_SUPPLIED PASSAGE_:
__________________________________________________

Required Level of Performance in Coursework Subjects

(94) Where a HDR student does NOT meet the required level of performance for coursework subjects taken as part of their HDR studies, their enrolment will be discontinued. The minimum level of performance is specified in the relevant Course Handbook page.

Top of Page

Section 6 - Research Degree Transfers

Note that all transfers must occur before Census date for that Session.

Between Masters by Research and Doctoral Degrees

(95) To transfer from a Master of Philosophy or a Professional Doctorate to a Doctor of Philosophy in the same field of study, the student must:

  1. have completed sufficient study in the Master of Philosophy or Professional Doctorate  program at this University to allow an assessment of the capacity of the student to undertake independent research at a Doctoral Level. This would normally mean that students have completed required coursework components of the degree and have also completed at least 0.5 EFTSL of their thesis component prior to application to transfer to a Doctor of Philosophy;
  2. prove their capacity to undertake independent research by presenting a seminar to report on their research topic to a group which must include:
    1. the primary supervisor, and/or co-supervisors
    2. the HPS or a member of the Faculty Research Committee (FRC); and
    3. an independent academic staff member with appropriate disciplinary expertise to appraise the research and requested transfer.

(96) The primary supervisor will prepare a report on the student’s seminar which should be signed by the delegated authority. Once signed the final report will then be forwarded to the Graduate Research School for action.

(97) To transfer from a Doctoral degree to a Master of Philosophy degree, the delegated authority should approve the transfer and send written advice to the Graduate Research School who will adjust the student’s enrolment accordingly.

(98) To transfer from a Doctoral or a Master of Philosophy degree to a Master of Research degree, the delegated authority should approve the transfer and send written advice to the Graduate Research School who will adjust the student’s enrolment accordingly. Note that this only possible if the EFTSL on the thesis component of the Doctoral/Master of Philosophy degree is less than or equal to 1.0 as the MRes thesis is of fixed 1.0 EFTSL duration.

__________________________________________________

Data items:
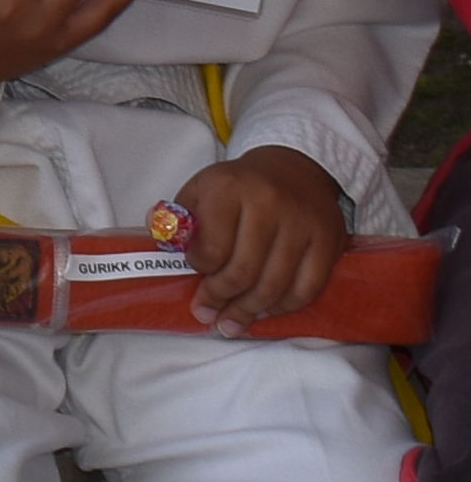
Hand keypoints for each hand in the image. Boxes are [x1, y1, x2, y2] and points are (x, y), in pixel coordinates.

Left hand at [177, 145, 346, 337]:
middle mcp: (268, 201)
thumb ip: (181, 218)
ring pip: (273, 287)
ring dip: (248, 313)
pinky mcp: (327, 240)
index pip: (211, 248)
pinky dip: (282, 308)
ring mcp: (301, 222)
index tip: (195, 272)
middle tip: (208, 313)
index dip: (199, 268)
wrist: (293, 166)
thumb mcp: (203, 188)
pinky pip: (304, 291)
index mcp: (230, 186)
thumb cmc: (240, 185)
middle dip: (220, 300)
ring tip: (230, 323)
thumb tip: (161, 240)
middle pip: (242, 273)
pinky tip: (265, 311)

__________________________________________________

_WORK TO BE COMPLETED_:
Reproduce the entire policy excerpt word for word. Work from the policy excerpt alone.

_SOLUTION_:
Required Level of Performance in Coursework Subjects

(94) Where a HDR student does NOT meet the required level of performance for coursework subjects taken as part of their HDR studies, their enrolment will be discontinued. The minimum level of performance is specified in the relevant Course Handbook page.

Top of Page

Section 6 - Research Degree Transfers

Note that all transfers must occur before Census date for that Session.

Between Masters by Research and Doctoral Degrees

(95) To transfer from a Master of Philosophy or a Professional Doctorate to a Doctor of Philosophy in the same field of study, the student must:

  1. have completed sufficient study in the Master of Philosophy or Professional Doctorate  program at this University to allow an assessment of the capacity of the student to undertake independent research at a Doctoral Level. This would normally mean that students have completed required coursework components of the degree and have also completed at least 0.5 EFTSL of their thesis component prior to application to transfer to a Doctor of Philosophy;
  2. prove their capacity to undertake independent research by presenting a seminar to report on their research topic to a group which must include:
    1. the primary supervisor, and/or co-supervisors
    2. the HPS or a member of the Faculty Research Committee (FRC); and
    3. an independent academic staff member with appropriate disciplinary expertise to appraise the research and requested transfer.

(96) The primary supervisor will prepare a report on the student’s seminar which should be signed by the delegated authority. Once signed the final report will then be forwarded to the Graduate Research School for action.

(97) To transfer from a Doctoral degree to a Master of Philosophy degree, the delegated authority should approve the transfer and send written advice to the Graduate Research School who will adjust the student’s enrolment accordingly.

(98) To transfer from a Doctoral or a Master of Philosophy degree to a Master of Research degree, the delegated authority should approve the transfer and send written advice to the Graduate Research School who will adjust the student’s enrolment accordingly. Note that this only possible if the EFTSL on the thesis component of the Doctoral/Master of Philosophy degree is less than or equal to 1.0 as the MRes thesis is of fixed 1.0 EFTSL duration.